In May 1990, a group of people known as the Lai (徕), who moved to the area from Guizhou during the early Ming dynasty, were determined to be part of the Gelao people by the county government after a five-day hearing on the matter. When the change was made in 1990, 978 people who were formerly classified as Lai in ethnicity were re-designated Gelao in ethnicity.

The county's Gelao people are largely found in De'e, Kechang Township, Zhelang Township, Yancha Township, and Shechang Township. The villages of Sanchong (三冲) and Moji (么基) have particularly large Gelao populations.

==== Han Chinese ====
The first migration of Han Chinese to the area took place shortly after the Song dynasty, and a document from 1673 suggests more than 10 Han families lived in area at the time. Areas with large Han populations are Xinzhou, Yacha, Longhuo, Tianshengqiao, Yancha Township, Jieting Township, Shechang Township, Kechang Township, Zhebao Township, and Jinzhongshan Township.

==== Unrecognized groups ====
The autonomous county is home to some Bolyu people, an unrecognized ethnic minority. The Bolyu mostly live in the northern portion of the autonomous county, alongside local Miao populations.

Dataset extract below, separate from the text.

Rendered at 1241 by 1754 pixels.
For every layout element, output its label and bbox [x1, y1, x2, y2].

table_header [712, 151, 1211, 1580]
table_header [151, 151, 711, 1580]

Some Longjia people also live in the northern part of the county.

== Economy ==
As of 2019, the county's primary sector accounts for 26.1% of the economy, the secondary sector accounts for 19.5%, and the tertiary sector accounts for 54.4%.

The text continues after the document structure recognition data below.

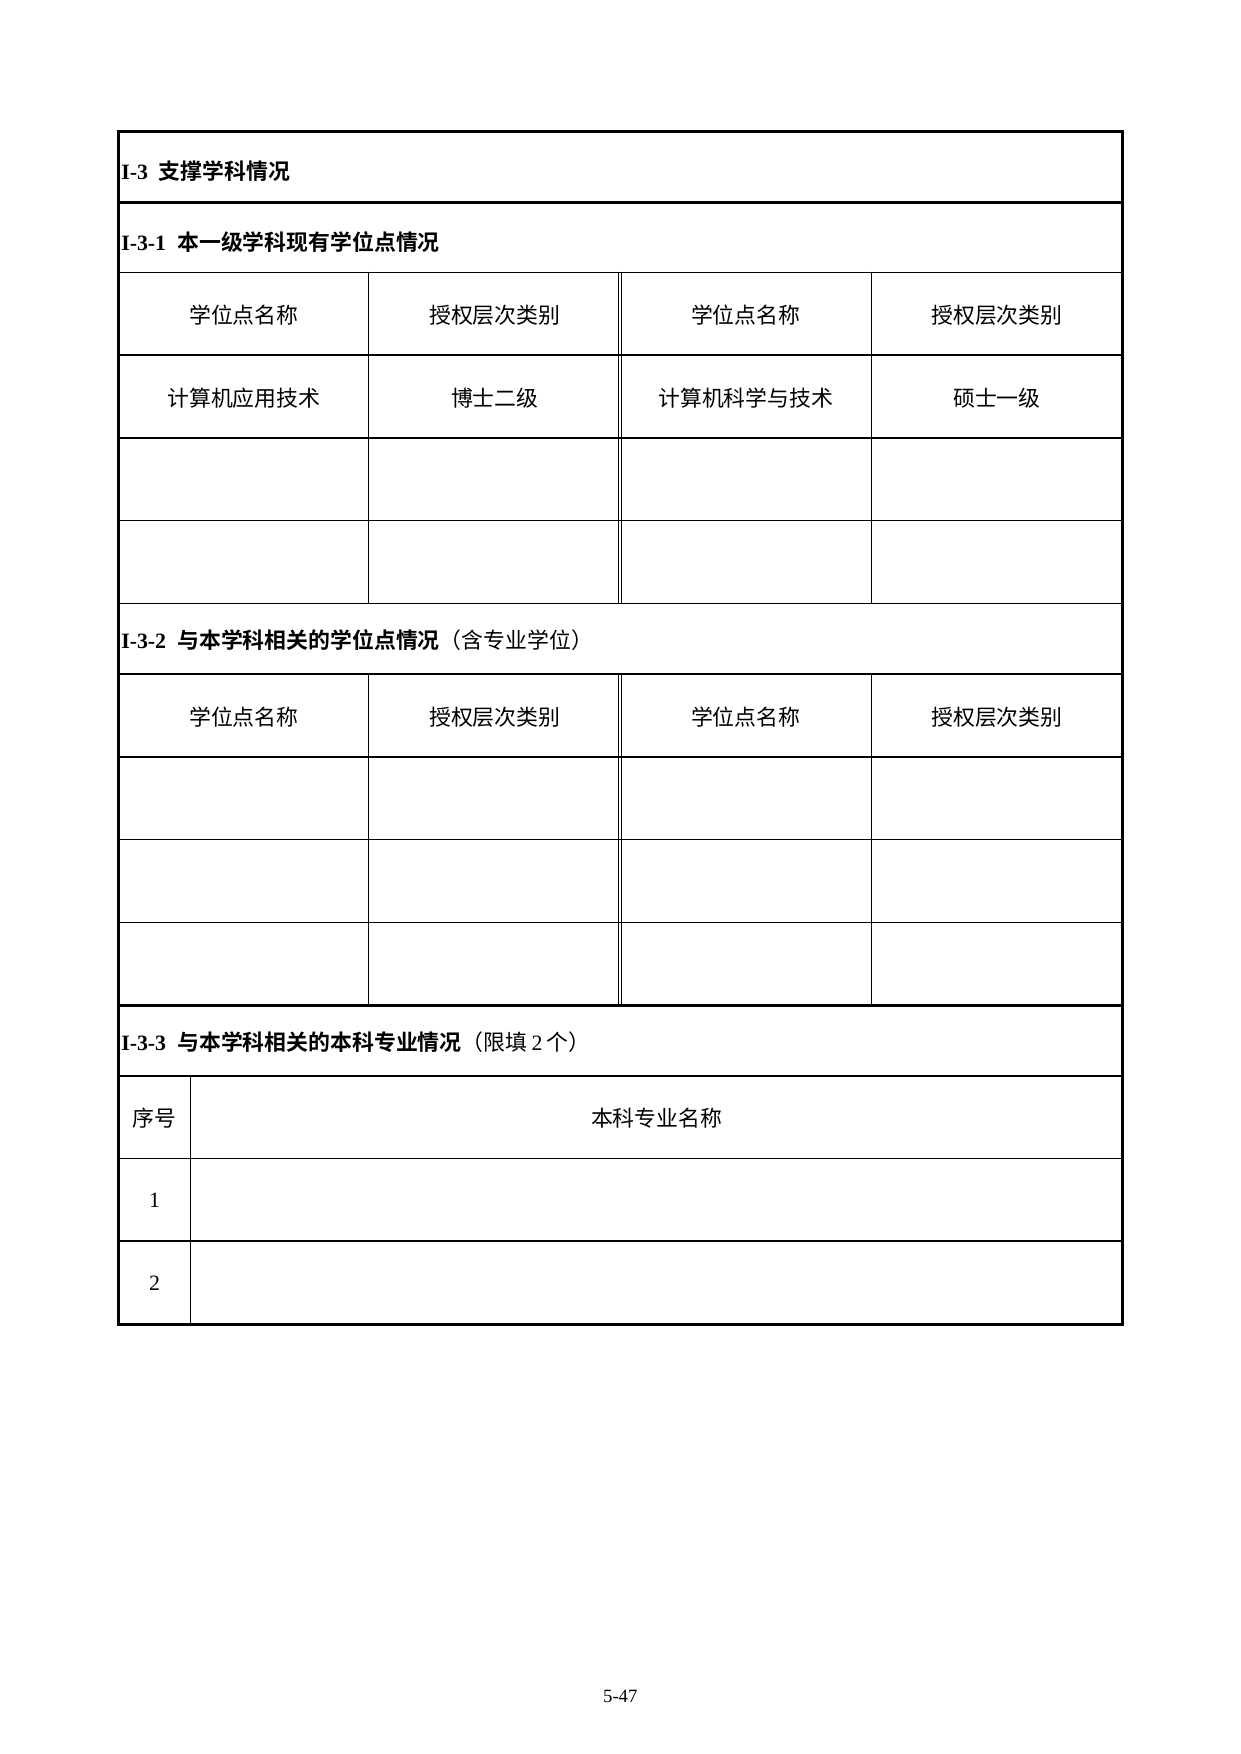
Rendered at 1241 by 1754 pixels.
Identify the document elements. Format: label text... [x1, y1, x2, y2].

table_cell 学位点名称 [120, 675, 368, 756]
table_cell [369, 521, 618, 602]
table_cell 博士二级 [369, 356, 618, 437]
table_cell 序号 [120, 1077, 190, 1158]
table_cell [120, 758, 368, 839]
table_cell [369, 758, 618, 839]
table_cell [120, 439, 368, 520]
table_cell 学位点名称 [622, 675, 871, 756]
table_cell [872, 521, 1121, 602]
table_cell [872, 758, 1121, 839]
table_cell [191, 1159, 1121, 1240]
table_cell [369, 923, 618, 1004]
table_cell [872, 439, 1121, 520]
table_cell 计算机应用技术 [120, 356, 368, 437]
table_cell [622, 840, 871, 921]
table_cell I-3-2 与本学科相关的学位点情况（含专业学位） [120, 604, 1121, 673]
table_header I-3 支撑学科情况 [120, 133, 1121, 201]
table_cell 1 [120, 1159, 190, 1240]
table_cell 学位点名称 [622, 273, 871, 354]
table_cell 授权层次类别 [369, 675, 618, 756]
table_cell [369, 439, 618, 520]
table_cell 本科专业名称 [191, 1077, 1121, 1158]
table_cell 授权层次类别 [872, 273, 1121, 354]
table_cell [872, 923, 1121, 1004]
table_cell 学位点名称 [120, 273, 368, 354]
table_cell 硕士一级 [872, 356, 1121, 437]
table_cell [120, 521, 368, 602]
table_cell [622, 758, 871, 839]
table_cell [622, 923, 871, 1004]
table_cell [872, 840, 1121, 921]
table_cell 授权层次类别 [872, 675, 1121, 756]
table_cell [191, 1242, 1121, 1323]
table_cell [622, 439, 871, 520]
table_cell [120, 923, 368, 1004]
table_cell 授权层次类别 [369, 273, 618, 354]
table_cell [369, 840, 618, 921]
table_cell I-3-3 与本学科相关的本科专业情况（限填2个） [120, 1007, 1121, 1075]
table_cell 2 [120, 1242, 190, 1323]
table_cell I-3-1 本一级学科现有学位点情况 [120, 204, 1121, 272]
table_cell [622, 521, 871, 602]
table_cell [120, 840, 368, 921]
table_cell 计算机科学与技术 [622, 356, 871, 437]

As of 2019, the disposable income of the county's urban residents averages 32,508 Yuan, and the disposable income of the county's rural residents averages 9,972 Yuan.

== Culture ==
Each year, at the beginning of the lunar new year, a festival in the village of De'e is held, featuring the music and dance of the various ethnic groups who live in the area. Each ethnic group also has its own traditions to celebrate the lunar new year, some of which are shared across multiple different groups.

The county's different peoples also have festivals unique to their own ethnicity, as well as festivals shared across multiple different ethnicities, such as the Dragon Boat Festival and the Double Third Festival.

== Transportation ==
National Highway 324 runs through the county.